Muscle fatty infiltration (MFI) was characterized by the pathological accumulation of fat within skeletal muscle tissue. Previous studies have found that the progress of this pathological phenomenon in aging, acute muscle injury, and other conditions was triggered by the activation and adipogenic differentiation of the key cell population, fibro/adipogenic progenitors (FAPs), but there were few studies on the fat infiltration caused by disused skeletal muscle atrophy, and the regulatory role of FAPs in this situation has not been deeply explored, leaving the related molecular mechanisms still unknown. In this study, we conducted single-cell RNA sequencing on the disused skeletal muscle. The aberrant proliferation of FAPs in this state was found by subsequent analysis, along with the high expression of the ferroptosis inhibitory gene in the activated FAPs.
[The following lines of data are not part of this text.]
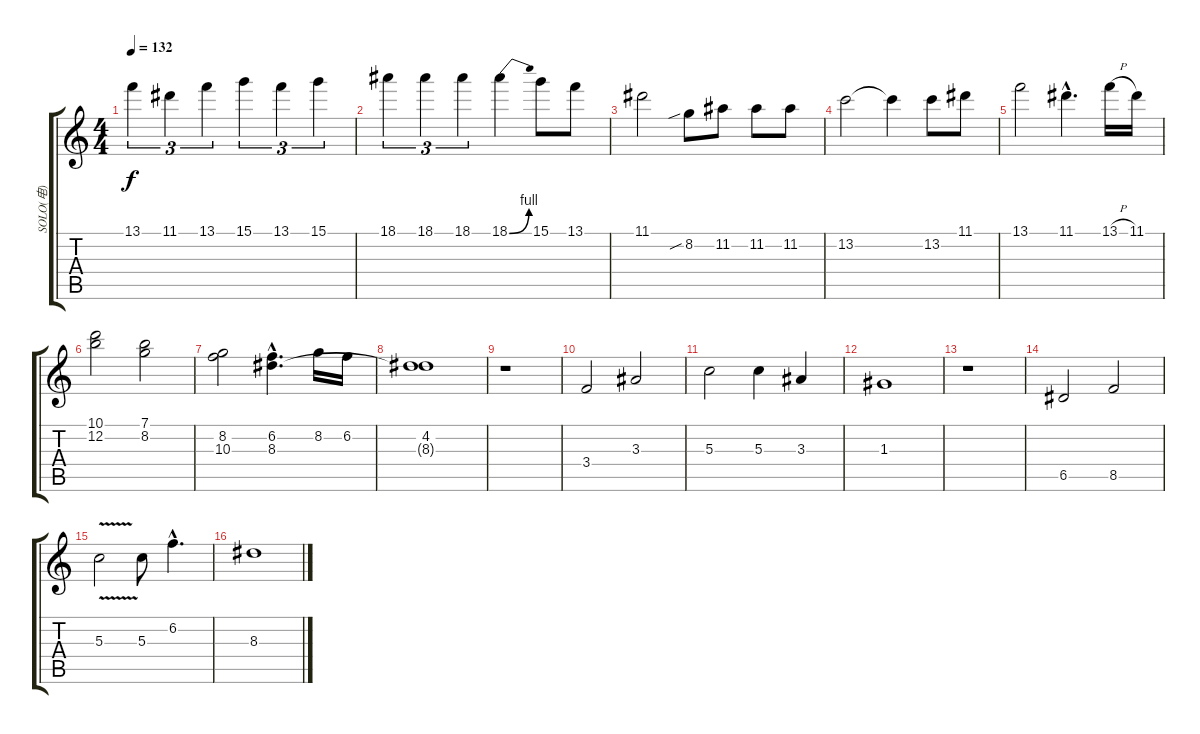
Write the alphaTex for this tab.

\track ("SOLO(电)" "SOLO(电)") {instrument overdrivenguitar}
\staff {score tabs}
\tuning (E4 B3 G3 D3 A2 E2) {hide}
\ts (4 4)
\tempo 132
\clef g2
\ks c
13.1.4{tu (3 2) dy f} 11.1.4{tu (3 2)} 13.1.4{tu (3 2)} 15.1.4{tu (3 2)} 13.1.4{tu (3 2)} 15.1.4{tu (3 2)} |
18.1.4{tu (3 2)} 18.1.4{tu (3 2)} 18.1.4{tu (3 2)} 18.1{be (bend 0 0 60 4)}.4 15.1.8 13.1.8 |
11.1.2 8.2{sib}.8 11.2.8 11.2.8 11.2.8 |
13.2.2 13.2{t}.4 13.2.8 11.1.8 |
13.1.2 11.1{hac}.4{d} 13.1{h}.16 11.1.16 |
(10.1 12.2).2 (7.1 8.2).2 |
(8.2 10.3).2 (6.2{hac} 8.3{hac}).4{d} 8.2.16 6.2.16 |
(4.2 8.3{t}).1 |
r.1 |
3.4.2 3.3.2 |
5.3.2 5.3.4 3.3.4 |
1.3.1 |
r.1 |
6.5.2 8.5.2 |
5.3{v}.2 5.3.8 6.2{hac}.4{d} |
8.3.1
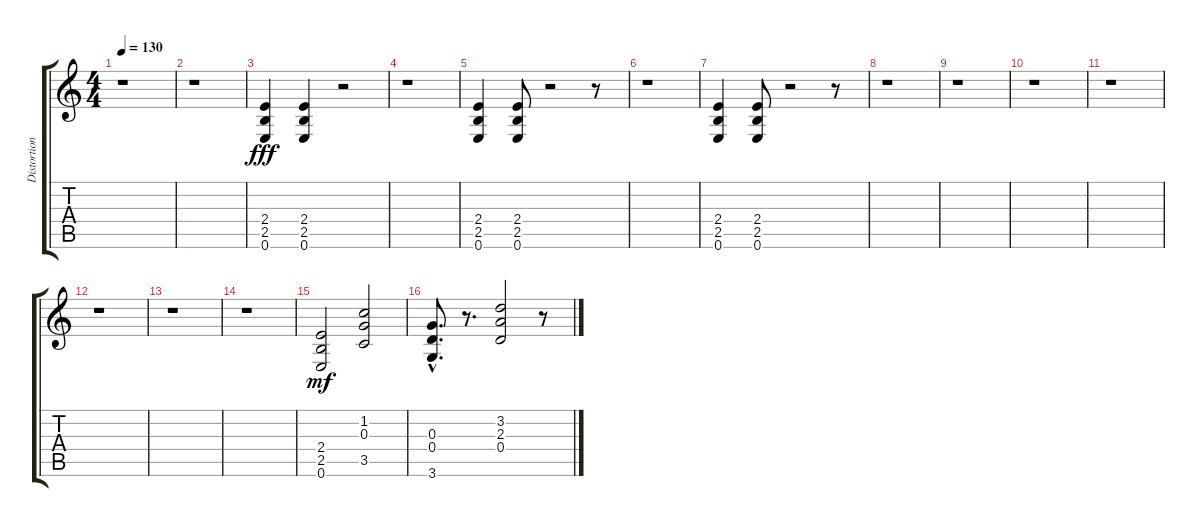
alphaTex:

\track ("Distortion Guitar" "Distortion") {instrument distortionguitar}
\staff {score tabs}
\tuning (E4 B3 G3 D3 A2 E2) {hide}
\ts (4 4)
\tempo 130
\clef g2
\ks c
r.1{dy fff} |
r.1 |
(2.4 2.5 0.6).4 (2.4 2.5 0.6).4 r.2 |
r.1 |
(2.4 2.5 0.6).4 (2.4 2.5 0.6).8 r.2 r.8 |
r.1 |
(2.4 2.5 0.6).4 (2.4 2.5 0.6).8 r.2 r.8 |
r.1 |
r.1 |
r.1 |
r.1 |
r.1 |
r.1 |
r.1 |
(2.4 2.5 0.6).2{dy mf} (1.2 0.3 3.5).2 |
(0.3{hac} 0.4{hac} 3.6{hac}).8{d} r.8{d} (3.2 2.3 0.4).2 r.8
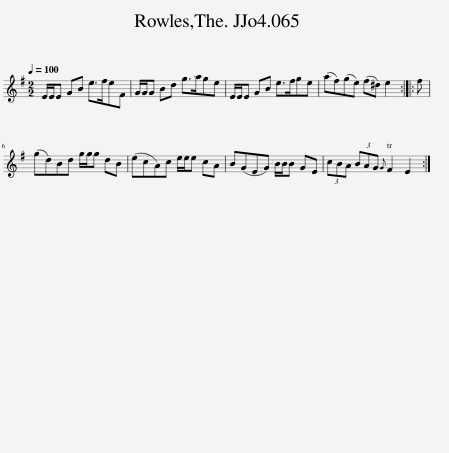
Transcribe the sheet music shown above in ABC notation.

X:1
L:1/8
Q:1/4=100
M:2/2
I:linebreak $
K:Emin
V:1 treble
V:1
 E/E/E GB e>feF | G/G/G Bd g>age | E/E/E GB e>fge | (af)(ge) (f^d) e2 :: f |$ %5
 (gd)Bd g/g/g dB | (ecA)c e/e/e cA | B(GEG) B/B/B GE | (3cBA (3BAG{G} F2 E2 :| %9
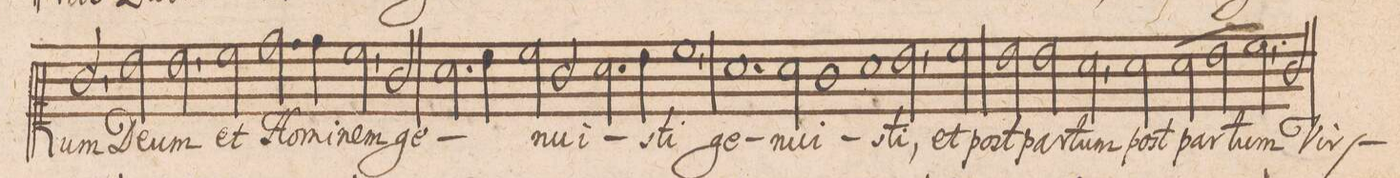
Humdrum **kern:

**kern	**text
*I"CANTVS.	*
*clefC1	*
*k[]	*
*met(c|)	*
*M2/1	*
2g,</	-um
2b\	De-
2b,<\	-um
2cc\	et
=36-	=36-
2.dd\	Ho-
4dd\	-mi-
2cc,<\	-nem
2g/	ge-
=37-	=37-
2.a\	.
4b\	.
2cc\	.
2g/	-nu-
=38-	=38-
2.a\	-i-
4b\	.
1cc\,<	-sti
=39-	=39-
1.a\	ge-
2a\	-nu-
=40-	=40-
1g\	-i-
1a\	.
=41-	=41-
2b,<\	sti,
2cc\	et
2b\	post
2b\	par-
=42-	=42-
2a,<\	-tum
2a\	post
(2a\	par-
2b\	.
=43-	=43-
2cc,<\)	tum
2g/	Vir-
*-	*-
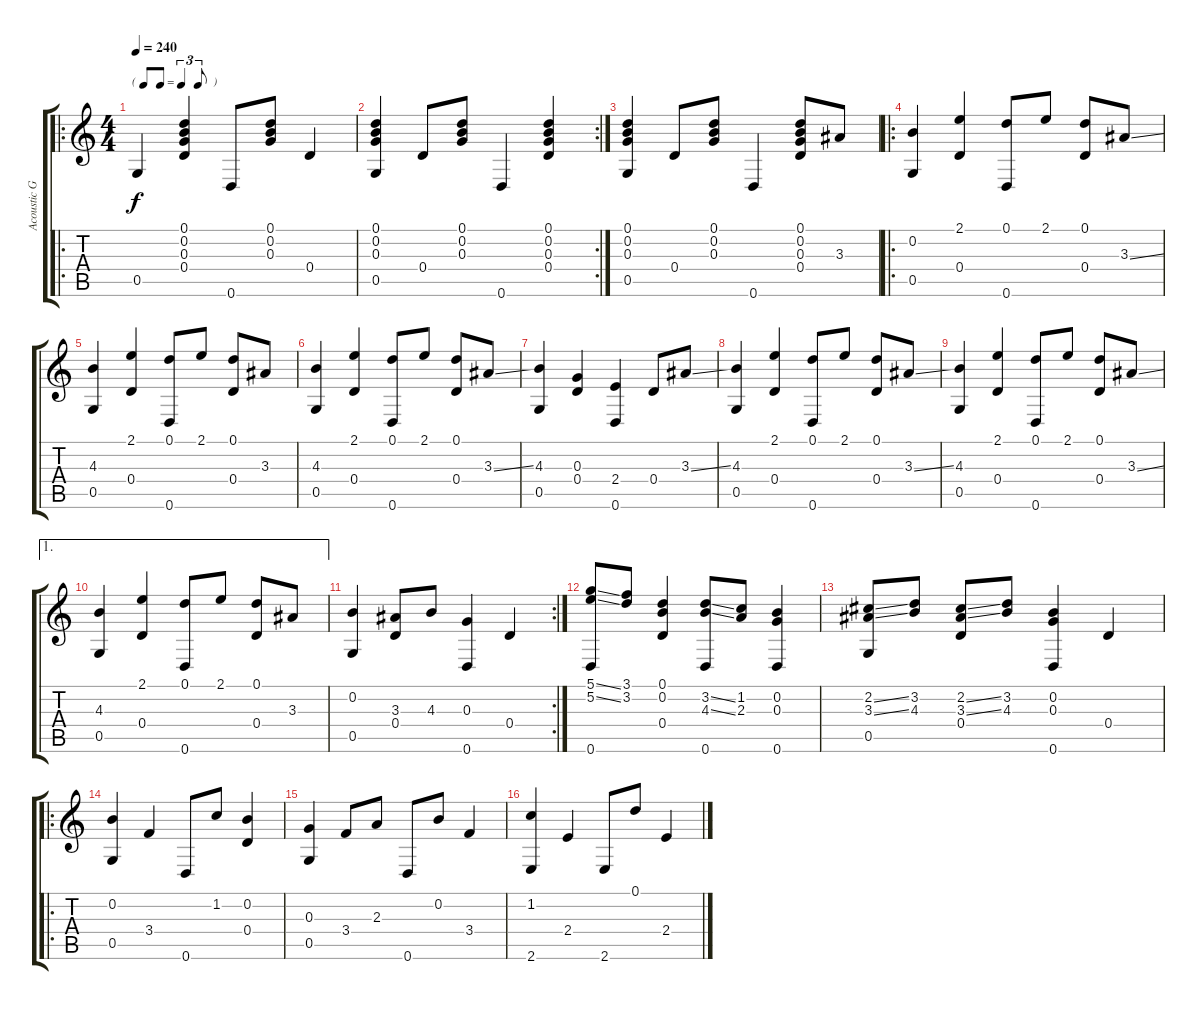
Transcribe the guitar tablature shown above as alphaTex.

\track ("Acoustic Guitar (steel)" "Acoustic G") {instrument acousticguitarsteel}
\staff {score tabs}
\tuning (D4 B3 G3 D3 G2 D2) {hide}
\ro
\ts (4 4)
\tf triplet8th
\tempo 240
\clef g2
\ks c
0.5.4{dy f instrument acousticguitarsteel} (0.1 0.2 0.3 0.4).4 0.6.8 (0.1 0.2 0.3).8 0.4.4 |
\rc 2
(0.1 0.2 0.3 0.5).4 0.4.8 (0.1 0.2 0.3).8 0.6.4 (0.1 0.2 0.3 0.4).4 |
(0.1 0.2 0.3 0.5).4 0.4.8 (0.1 0.2 0.3).8 0.6.4 (0.1 0.2 0.3 0.4).8 3.3.8 |
\ro
(0.2 0.5).4 (2.1 0.4).4 (0.1 0.6).8 2.1.8 (0.1 0.4).8 3.3{ss}.8 |
(4.3 0.5).4 (2.1 0.4).4 (0.1 0.6).8 2.1.8 (0.1 0.4).8 3.3.8 |
(4.3 0.5).4 (2.1 0.4).4 (0.1 0.6).8 2.1.8 (0.1 0.4).8 3.3{ss}.8 |
(4.3 0.5).4 (0.3 0.4).4 (2.4 0.6).4 0.4.8 3.3{ss}.8 |
(4.3 0.5).4 (2.1 0.4).4 (0.1 0.6).8 2.1.8 (0.1 0.4).8 3.3{ss}.8 |
(4.3 0.5).4 (2.1 0.4).4 (0.1 0.6).8 2.1.8 (0.1 0.4).8 3.3{ss}.8 |
\ae 1
(4.3 0.5).4 (2.1 0.4).4 (0.1 0.6).8 2.1.8 (0.1 0.4).8 3.3.8 |
\rc 2
(0.2 0.5).4 (3.3 0.4).8 4.3.8 (0.3 0.6).4 0.4.4 |
(5.1{ss} 5.2{ss} 0.6).8 (3.1 3.2).8 (0.1 0.2 0.4).4 (3.2{ss} 4.3{ss} 0.6).8 (1.2 2.3).8 (0.2 0.3 0.6).4 |
(2.2{ss} 3.3{ss} 0.5).8 (3.2 4.3).8 (2.2{ss} 3.3{ss} 0.4).8 (3.2 4.3).8 (0.2 0.3 0.6).4 0.4.4 |
\ro
(0.2 0.5).4 3.4.4 0.6.8 1.2.8 (0.2 0.4).4 |
(0.3 0.5).4 3.4.8 2.3.8 0.6.8 0.2.8 3.4.4 |
(1.2 2.6).4 2.4.4 2.6.8 0.1.8 2.4.4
By immunofluorescence staining, we verified the proliferation and adipogenic differentiation of FAPs, which proved the role of FAPs in fat infiltration of disused skeletal muscle. In order to further verify the relationship between ferroptosis inhibition and FAPs activation/adipogenic differentiation, we used ferrostatin-1, a commonly used ferroptosis inhibitor, to treat skeletal muscle fibroblasts and FAPs in vitro, and verified the enhancement of ferroptosis inhibition on their adipogenic/fibrogenic ability. Our study pinpointed the effect of aberrant activation of FAPs on MFI in disused skeletal muscle, and preliminarily recognized the potential effect of ferroptosis on the adipogenic differentiation of FAPs. KEY MESSAGES: • Muscle fatty infiltration (MFI) was characterized by the pathological accumulation of fat within skeletal muscle. Fibro/adipogenic progenitors (FAPs) were thought to be crucial regulators of MFI, but their correlations in disused skeletal muscle were unspecified. • In this study, we conducted single-cell RNA sequencing on the disused skeletal muscle and recognized the aberrant proliferation of FAPs along with the upregulated ferroptosis inhibition genes in this status. • Subsequently, we used ferrostatin-1 (ferroptosis inhibitor) to treat skeletal muscle fibroblasts in vitro, and verified the enhancement of ferroptosis inhibition on their adipogenic/fibrogenic ability. • Our study pinpointed the effect of aberrant activation of FAPs on MFI in disused skeletal muscle, and preliminarily recognized the potential effect of ferroptosis on the adipogenic differentiation of FAPs.